[Anforderung A]
Welche Endnote erzielte das Team Norka vom VV Köln-Dünnwald laut dem Bericht über den CHIO Aachen?

[Ausgewählter Text]

CHIO Aachen: Siege für Team Norka vom VV Köln-Dünnwald, Kathrin Meyer und Quentin Jabet
Aachen/GER - Die Kölner lassen das Gewinnen nicht, Kathrin Meyer ist im Glückstaumel und Quentin Jabet kam, sah und siegte – so lässt sich der Samstag im Preis der Sparkasse auf dem Voltigier-Zirkel des CHIO Aachen 2023 zusammenfassen.
2022 war das Team Norka vom VV Köln-Dünnwald auf Calidor siegreich im Preis der Sparkasse beim CHIO Aachen, 2023 auch. Allerdings in anderer Besetzung sowohl bei den Voltigierern als auch an der Longe. Statt Patric Looser hielt erstmals Ines Nawroth die Longe in der Hand. Das Gefühl, in Aachen in der Zirkelmitte zu stehen, kennt sie bereits, allerdings bis jetzt immer für Sportler aus dem Ausland. Dementsprechend groß waren die Gefühle heute nach dem Triumph mit „ihrer“ Mannschaft: „Hier als letzte Gruppe für Deutschland einzulaufen, das ist schon etwas anderes!“ Erst recht, wenn man dann eine solche Leistung abliefert und mit dem Aachener Applaus belohnt wird. Sowohl gestern in der Pflicht als auch heute in der Kür waren die Kölner das Maß der Dinge. Insgesamt kamen sie auf eine Endnote von 8,397. Das bedeutete einen komfortablen Vorsprung auf das zweite deutsche Team, den VV Ingelsberg auf Fider Rock an der Longe von Alexander Hartl. Hier wurde es im Durchschnitt eine 7,983. Platz drei sicherten sich die Schweizer Bronzemedaillengewinner der letztjährigen WM mit Acardi van de Kapel an der Longe von Monika Winkler mit 7,888.
Für Siegpferd Calidor gab es heute noch eine besondere Ehrung. Die Leser der Fachzeitschrift Reiter Revue hatten den 14-jährigen Holsteiner v. Calido zum „Pferd des Jahres“ gewählt. Im Kreise all der erfolgreichen Athleten, die im Laufe der Jahre auf seinem Rücken zu Medaillen und Meriten geturnt sind, wurde er ausgezeichnet.
Entscheidung der Damen im Preis der Sparkasse 2023, drei deutsche Voltigiererinnen in der Zwischenwertung in Führung, zwei mit einem Deutschen Meister-Titel in der Tasche, eine die aktuelle Weltcup-Titelträgerin. Letztere, Kathrin Meyer, lag nach Pflicht und Technik auf Rang eins, dahinter Alina Roß, die Deutsche Meisterin 2021.

[Anforderung B]
Aktualisiere in den Einträgen die Zeilen von der Zeile mit „式。搭配振动主机可精准满足靶向治疗与大面积治疗“ bis einschließlich der Zeile mit „诊、康复中心等多场景快速部署“, indem du „快速部署“ durch „灵活部署“ ersetzt. Gib nur diese Zeilen aus, ansonsten unverändert.

[Übungsdaten]
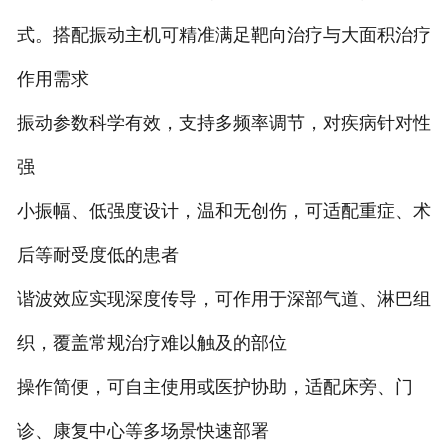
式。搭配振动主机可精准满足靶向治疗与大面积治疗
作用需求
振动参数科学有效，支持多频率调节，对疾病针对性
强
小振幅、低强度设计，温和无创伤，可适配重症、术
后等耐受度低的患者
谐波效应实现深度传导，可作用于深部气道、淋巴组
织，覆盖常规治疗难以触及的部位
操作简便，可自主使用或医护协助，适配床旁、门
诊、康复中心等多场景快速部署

* * *

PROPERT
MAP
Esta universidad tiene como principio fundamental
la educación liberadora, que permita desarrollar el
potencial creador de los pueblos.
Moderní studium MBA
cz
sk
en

[Ergebnis A]
8,397

[Ergebnis B]
式。搭配振动主机可精准满足靶向治疗与大面积治疗
作用需求
振动参数科学有效，支持多频率调节，对疾病针对性
强
小振幅、低强度设计，温和无创伤，可适配重症、术
后等耐受度低的患者
谐波效应实现深度传导，可作用于深部气道、淋巴组
织，覆盖常规治疗难以触及的部位
操作简便，可自主使用或医护协助，适配床旁、门
诊、康复中心等多场景灵活部署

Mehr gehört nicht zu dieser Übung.